──────── EXTRACTED MATERIAL
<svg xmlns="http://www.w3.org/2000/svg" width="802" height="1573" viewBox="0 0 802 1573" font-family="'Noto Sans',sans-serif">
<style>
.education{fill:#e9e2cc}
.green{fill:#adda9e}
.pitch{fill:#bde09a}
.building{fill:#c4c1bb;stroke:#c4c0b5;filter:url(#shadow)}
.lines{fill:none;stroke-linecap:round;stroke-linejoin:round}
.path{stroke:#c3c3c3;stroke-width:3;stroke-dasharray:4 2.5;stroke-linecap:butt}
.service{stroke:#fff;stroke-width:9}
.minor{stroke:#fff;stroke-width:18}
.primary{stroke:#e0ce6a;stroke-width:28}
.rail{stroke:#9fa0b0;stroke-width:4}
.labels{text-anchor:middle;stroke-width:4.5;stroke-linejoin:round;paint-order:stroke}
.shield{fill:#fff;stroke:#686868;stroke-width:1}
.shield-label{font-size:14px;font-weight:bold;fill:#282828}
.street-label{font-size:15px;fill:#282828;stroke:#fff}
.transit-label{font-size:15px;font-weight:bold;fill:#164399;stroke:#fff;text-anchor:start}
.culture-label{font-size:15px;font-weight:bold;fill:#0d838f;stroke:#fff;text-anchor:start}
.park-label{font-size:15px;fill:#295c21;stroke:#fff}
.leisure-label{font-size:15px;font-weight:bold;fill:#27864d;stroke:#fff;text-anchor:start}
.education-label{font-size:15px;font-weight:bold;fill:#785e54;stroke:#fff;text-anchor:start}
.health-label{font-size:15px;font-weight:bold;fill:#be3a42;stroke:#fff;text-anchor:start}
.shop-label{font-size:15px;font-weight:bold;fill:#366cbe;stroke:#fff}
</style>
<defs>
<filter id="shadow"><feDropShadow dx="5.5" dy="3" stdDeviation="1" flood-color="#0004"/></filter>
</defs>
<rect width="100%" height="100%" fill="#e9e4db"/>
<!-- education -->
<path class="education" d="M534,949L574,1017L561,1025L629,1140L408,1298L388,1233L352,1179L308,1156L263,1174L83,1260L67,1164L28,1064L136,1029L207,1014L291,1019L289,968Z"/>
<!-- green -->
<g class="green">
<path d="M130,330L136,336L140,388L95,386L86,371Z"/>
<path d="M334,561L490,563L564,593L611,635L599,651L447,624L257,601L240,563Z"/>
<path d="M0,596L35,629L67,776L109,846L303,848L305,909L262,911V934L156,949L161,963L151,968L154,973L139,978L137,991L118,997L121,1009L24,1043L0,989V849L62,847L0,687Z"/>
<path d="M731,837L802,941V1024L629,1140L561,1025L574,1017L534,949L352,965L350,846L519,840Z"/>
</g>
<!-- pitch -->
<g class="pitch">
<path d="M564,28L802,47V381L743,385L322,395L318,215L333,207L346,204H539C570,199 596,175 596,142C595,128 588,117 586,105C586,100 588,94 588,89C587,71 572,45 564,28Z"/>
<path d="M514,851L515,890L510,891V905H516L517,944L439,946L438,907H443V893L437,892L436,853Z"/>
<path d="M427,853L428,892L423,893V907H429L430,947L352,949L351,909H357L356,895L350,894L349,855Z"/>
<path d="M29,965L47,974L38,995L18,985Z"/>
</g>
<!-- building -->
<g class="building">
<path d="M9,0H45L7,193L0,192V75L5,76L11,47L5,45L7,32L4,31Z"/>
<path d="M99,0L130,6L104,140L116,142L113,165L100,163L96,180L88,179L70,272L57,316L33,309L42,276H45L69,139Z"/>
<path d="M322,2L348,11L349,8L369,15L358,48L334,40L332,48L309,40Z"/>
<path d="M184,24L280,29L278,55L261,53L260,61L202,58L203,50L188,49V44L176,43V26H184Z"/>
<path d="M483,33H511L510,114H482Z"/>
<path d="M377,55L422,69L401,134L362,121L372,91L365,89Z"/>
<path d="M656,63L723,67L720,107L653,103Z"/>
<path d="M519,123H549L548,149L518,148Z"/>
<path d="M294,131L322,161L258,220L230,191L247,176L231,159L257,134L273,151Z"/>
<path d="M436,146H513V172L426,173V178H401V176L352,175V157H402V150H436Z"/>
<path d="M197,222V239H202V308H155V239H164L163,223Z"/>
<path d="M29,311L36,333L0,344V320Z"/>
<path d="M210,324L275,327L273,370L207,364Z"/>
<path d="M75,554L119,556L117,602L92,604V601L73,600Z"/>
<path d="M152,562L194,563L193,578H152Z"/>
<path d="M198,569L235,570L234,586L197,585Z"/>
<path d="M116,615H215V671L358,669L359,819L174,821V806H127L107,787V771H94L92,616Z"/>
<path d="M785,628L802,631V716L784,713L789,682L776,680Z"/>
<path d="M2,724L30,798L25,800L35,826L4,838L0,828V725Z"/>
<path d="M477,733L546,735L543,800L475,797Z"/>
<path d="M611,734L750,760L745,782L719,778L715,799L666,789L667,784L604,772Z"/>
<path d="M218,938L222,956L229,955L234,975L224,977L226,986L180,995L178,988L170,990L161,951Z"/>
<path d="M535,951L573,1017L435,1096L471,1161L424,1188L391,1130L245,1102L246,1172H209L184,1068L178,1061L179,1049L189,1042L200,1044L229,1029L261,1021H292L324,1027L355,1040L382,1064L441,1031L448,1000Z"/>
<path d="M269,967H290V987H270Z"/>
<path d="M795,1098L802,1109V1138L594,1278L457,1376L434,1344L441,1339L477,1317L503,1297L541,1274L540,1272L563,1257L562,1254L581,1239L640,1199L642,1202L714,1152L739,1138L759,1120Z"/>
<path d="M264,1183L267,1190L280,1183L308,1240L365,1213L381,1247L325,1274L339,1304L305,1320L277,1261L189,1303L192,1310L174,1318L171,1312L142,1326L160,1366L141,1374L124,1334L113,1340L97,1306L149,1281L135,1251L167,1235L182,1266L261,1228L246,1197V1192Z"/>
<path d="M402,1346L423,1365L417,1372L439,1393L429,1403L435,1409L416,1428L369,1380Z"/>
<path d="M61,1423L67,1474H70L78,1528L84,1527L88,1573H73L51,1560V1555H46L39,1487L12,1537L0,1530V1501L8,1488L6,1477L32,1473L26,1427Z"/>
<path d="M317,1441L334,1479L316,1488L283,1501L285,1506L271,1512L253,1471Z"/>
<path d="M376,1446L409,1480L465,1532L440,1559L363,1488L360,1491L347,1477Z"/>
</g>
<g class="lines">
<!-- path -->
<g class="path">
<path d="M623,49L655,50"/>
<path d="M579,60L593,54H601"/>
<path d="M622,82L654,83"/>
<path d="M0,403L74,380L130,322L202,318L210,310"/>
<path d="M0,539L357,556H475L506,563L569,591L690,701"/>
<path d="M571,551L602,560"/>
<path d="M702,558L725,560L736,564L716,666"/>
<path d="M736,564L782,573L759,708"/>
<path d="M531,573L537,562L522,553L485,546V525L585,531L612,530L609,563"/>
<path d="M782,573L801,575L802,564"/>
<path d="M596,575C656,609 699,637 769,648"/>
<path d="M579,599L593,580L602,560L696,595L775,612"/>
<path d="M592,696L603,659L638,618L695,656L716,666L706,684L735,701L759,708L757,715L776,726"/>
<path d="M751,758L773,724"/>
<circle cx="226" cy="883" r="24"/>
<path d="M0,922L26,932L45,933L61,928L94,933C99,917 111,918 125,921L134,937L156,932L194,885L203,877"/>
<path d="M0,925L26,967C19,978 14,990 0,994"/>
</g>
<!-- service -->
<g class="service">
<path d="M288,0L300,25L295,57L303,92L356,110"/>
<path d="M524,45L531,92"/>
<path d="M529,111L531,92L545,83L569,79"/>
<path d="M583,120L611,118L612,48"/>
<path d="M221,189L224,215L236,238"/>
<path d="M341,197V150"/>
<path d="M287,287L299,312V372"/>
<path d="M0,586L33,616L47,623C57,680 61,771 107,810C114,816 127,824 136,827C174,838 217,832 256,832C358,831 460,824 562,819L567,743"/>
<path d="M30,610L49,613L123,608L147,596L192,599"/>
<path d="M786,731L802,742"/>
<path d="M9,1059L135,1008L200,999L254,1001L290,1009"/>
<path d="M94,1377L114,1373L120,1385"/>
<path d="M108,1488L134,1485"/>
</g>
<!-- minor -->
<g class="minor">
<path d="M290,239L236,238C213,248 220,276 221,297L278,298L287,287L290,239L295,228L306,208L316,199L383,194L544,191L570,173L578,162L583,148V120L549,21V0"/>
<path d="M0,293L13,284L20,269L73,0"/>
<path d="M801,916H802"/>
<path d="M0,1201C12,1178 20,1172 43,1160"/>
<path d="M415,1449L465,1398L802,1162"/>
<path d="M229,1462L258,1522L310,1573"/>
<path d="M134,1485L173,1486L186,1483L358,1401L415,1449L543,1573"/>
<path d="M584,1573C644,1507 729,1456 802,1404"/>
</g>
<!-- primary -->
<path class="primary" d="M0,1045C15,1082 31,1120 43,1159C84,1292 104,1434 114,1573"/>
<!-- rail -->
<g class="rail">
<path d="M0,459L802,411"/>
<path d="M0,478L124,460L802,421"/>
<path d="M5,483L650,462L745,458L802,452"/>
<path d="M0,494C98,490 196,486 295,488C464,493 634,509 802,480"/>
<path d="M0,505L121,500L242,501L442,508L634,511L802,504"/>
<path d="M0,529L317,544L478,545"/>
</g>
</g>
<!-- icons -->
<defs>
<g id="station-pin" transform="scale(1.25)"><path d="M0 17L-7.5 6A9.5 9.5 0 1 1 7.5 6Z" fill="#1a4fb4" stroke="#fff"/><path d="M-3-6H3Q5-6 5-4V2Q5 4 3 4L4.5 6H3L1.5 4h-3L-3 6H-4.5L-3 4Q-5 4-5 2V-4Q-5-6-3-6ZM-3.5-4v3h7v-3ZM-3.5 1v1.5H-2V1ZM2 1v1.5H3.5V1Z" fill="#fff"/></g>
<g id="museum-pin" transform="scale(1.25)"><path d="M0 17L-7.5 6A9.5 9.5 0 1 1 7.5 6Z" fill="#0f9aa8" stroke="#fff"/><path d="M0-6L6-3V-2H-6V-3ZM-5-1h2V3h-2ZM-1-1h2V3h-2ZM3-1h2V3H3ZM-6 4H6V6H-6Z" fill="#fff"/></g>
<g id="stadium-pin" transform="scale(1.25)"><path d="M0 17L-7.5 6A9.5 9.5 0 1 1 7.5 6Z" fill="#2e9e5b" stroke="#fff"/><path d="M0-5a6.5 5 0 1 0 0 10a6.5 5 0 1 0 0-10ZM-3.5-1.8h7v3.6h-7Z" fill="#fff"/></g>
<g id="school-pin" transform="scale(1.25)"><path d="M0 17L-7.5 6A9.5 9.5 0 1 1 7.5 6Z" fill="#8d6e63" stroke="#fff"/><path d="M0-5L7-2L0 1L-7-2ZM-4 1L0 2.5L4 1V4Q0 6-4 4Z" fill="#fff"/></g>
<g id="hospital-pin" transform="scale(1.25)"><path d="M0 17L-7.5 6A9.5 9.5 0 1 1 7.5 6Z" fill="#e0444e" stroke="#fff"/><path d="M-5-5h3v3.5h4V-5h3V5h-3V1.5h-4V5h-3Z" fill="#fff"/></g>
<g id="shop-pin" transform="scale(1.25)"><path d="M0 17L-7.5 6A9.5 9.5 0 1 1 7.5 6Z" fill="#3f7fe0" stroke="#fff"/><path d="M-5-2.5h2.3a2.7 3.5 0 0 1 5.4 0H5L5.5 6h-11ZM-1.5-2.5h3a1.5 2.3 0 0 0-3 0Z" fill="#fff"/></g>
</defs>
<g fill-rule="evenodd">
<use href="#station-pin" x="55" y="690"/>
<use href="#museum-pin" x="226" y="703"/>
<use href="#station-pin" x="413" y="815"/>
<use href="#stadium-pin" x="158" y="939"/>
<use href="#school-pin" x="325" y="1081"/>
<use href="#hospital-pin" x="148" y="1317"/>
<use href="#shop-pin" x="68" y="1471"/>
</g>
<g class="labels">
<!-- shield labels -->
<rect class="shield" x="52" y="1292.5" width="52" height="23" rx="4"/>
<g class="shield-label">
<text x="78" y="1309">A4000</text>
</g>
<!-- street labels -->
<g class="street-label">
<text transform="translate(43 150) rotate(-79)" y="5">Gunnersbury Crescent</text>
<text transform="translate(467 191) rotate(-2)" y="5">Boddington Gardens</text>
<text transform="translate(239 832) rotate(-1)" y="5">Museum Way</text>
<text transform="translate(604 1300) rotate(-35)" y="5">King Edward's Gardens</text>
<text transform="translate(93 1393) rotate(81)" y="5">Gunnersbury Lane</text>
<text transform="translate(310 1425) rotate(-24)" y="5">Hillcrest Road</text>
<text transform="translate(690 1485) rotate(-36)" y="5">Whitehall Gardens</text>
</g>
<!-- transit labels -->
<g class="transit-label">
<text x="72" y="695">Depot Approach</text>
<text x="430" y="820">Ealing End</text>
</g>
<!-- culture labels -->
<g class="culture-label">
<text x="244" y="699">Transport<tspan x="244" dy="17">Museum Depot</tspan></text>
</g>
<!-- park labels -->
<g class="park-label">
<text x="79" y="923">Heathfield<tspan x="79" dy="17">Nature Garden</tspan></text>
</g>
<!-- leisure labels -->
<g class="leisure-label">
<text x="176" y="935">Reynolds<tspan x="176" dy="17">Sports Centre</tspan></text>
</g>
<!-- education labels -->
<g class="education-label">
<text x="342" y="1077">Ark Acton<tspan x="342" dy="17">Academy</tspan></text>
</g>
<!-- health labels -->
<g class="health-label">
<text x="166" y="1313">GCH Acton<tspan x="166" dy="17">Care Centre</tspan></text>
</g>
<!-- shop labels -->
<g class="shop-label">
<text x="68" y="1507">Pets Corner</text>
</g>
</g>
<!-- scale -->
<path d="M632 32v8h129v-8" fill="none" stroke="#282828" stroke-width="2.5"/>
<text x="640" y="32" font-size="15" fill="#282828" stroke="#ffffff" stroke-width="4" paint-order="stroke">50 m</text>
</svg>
────────────────
- [BRIEF] The response consists of the lines above that contain "filter".

- [ANSWER BOX]
.building{fill:#c4c1bb;stroke:#c4c0b5;filter:url(#shadow)}
<filter id="shadow"><feDropShadow dx="5.5" dy="3" stdDeviation="1" flood-color="#0004"/></filter>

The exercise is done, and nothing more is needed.